Yesterday I received a call about a drive failure in a CLARiiON CX3-80 storage array. Since every system has at least a couple of hot spares configured, usually this does not pose a problem. But this drive failure happened on drive position 0_0_0: a vault drive failure.

The vault drives host (amongst others) the operating system and configuration of the storage array. They are also used to destage the write cache in case of an event that might threaten data integrity.

As an example we’ll take a power failure: write cache is volatile so once the storage runs out of power, the writes located in this cache will be lost. To make sure this type of data corruption never happens, all data in the write cache is written (or destaged) to the vault drives once the power goes down. The temporary power to do this comes from the standby power supplies, or SPS for short, which power the storage processors and the disk enclosure that contains the vault drives. Once the power returns, the storage system starts up again, notices it has uncommitted writes in the vault and writes them on the proper drives throughout the storage system.

Of course this area of space in the vault is protected using parity RAID: it’s no good dumping your write cache to unprotected storage only to have it lost because a vital drive does not spin up after the power failure. But if a vault drive fails, this protection is lost. What happens next is hard to miss:

Write cache disabled after vault drive failure

 A CLARiiON CX3 system will automatically disable the write cache to make sure the data is never lost. It is good to know newer systems like the CX4 or the VNX will not disable write cache, so you only need to worry about this for CX3 and older.

The only way to re-enable write cache is to actually replace the physical drive. The initial failure should have already opened a service request with EMC, but even with premium support it is likely going to take several hours before a new drive is on-site. Since the array with write cache disabled is unbearably slow, a faster workaround is desired. Your best bet at this point is grabbing a hot spare and replacing the defective vault drive.

  1. Identify the size and speed of your vault drive.
  2. Locate a suitable drive in the array that you can scavenge (e.g. a hot spare).
  3. Destroy the hot spare (remove LUN, remove RAID group).
  4. Remove the donor drive.
  5. Remove the defective vault drive and replace it with the donor drive.
  6. Wait for the rebuild to complete. The write cache will re-enable automatically.
  7. Use the replacement drive from EMC to rebuild the hot spare.

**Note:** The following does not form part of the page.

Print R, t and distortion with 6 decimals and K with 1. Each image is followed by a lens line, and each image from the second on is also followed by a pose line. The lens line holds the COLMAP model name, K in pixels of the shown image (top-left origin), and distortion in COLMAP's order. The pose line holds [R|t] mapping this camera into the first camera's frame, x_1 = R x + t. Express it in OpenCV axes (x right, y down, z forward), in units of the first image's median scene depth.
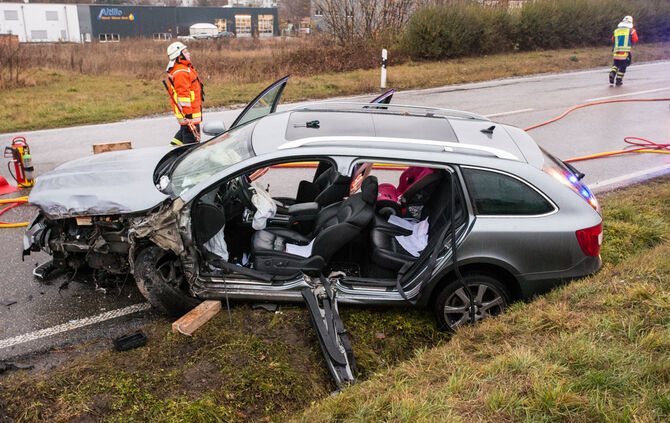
lens RADIAL K [[732.6, 0, 335.6], [0, 732.6, 191.8], [0, 0, 1]] dist [0.041447, 0.003446]
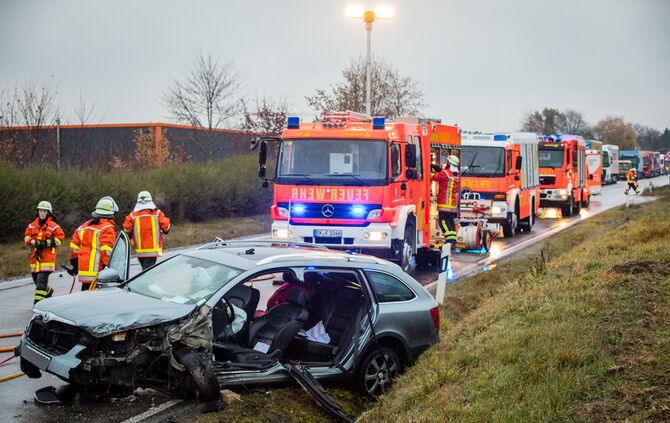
lens RADIAL K [[1542.3, 0, 335.0], [0, 1542.3, 211.5], [0, 0, 1]] dist [-0.048988, -0.222195]
pose [[0.754832, -0.026204, 0.655395, -1.766024], [0.191603, 0.964429, -0.182114, 0.377020], [-0.627310, 0.263041, 0.733002, -1.136808]]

As an added note on point 6: once you replace the defective vault drive, the CLARiiON will rebuild the OS part on the vault drive first, followed by the data in a RAID group that is built on that drive. Write cache will ONLY be enabled after all rebuilds (i.e. OS + UserData) have completed! If you have fully allocated the RAID group with LUNs, this means the rebuild will take a considerable amount of time. You can of course play around with the rebuild priorities, but for the quickest possible recovery: keep the vault drives unbound (i.e. don’t create a RAID group on these drives).

  • This one for the “nice to know section”. Thanks Jon!

  • Nice start to the new blog Jon. It does raise one question though. Why wouldn’t a Hot Spare kick in automatically for a drive failure in the Vault since it would anywhere else in the array (at least anywhere in use)?

    • Thanks! Hmm, looks like I need to configure some email notifications on these comments 🙂

      Apparently this is done because the CLARiiON cannot dictate which drive will kick in as hotspare. If this hotspare is outside of DAE0_0, that would mean it is not protected by the SPS. A power failure would then cause your vault to go into degraded mode again, with the added risk of data loss.
      Therefore they have deemed it safer to just not rebuild the OS and rely on all its triple/cross mirrors/parity protection to keep the OS safe.

      The irony is that in this specific array there was a perfectly OK drive located in slot 0_0_14: SPS powered and available for rebuild.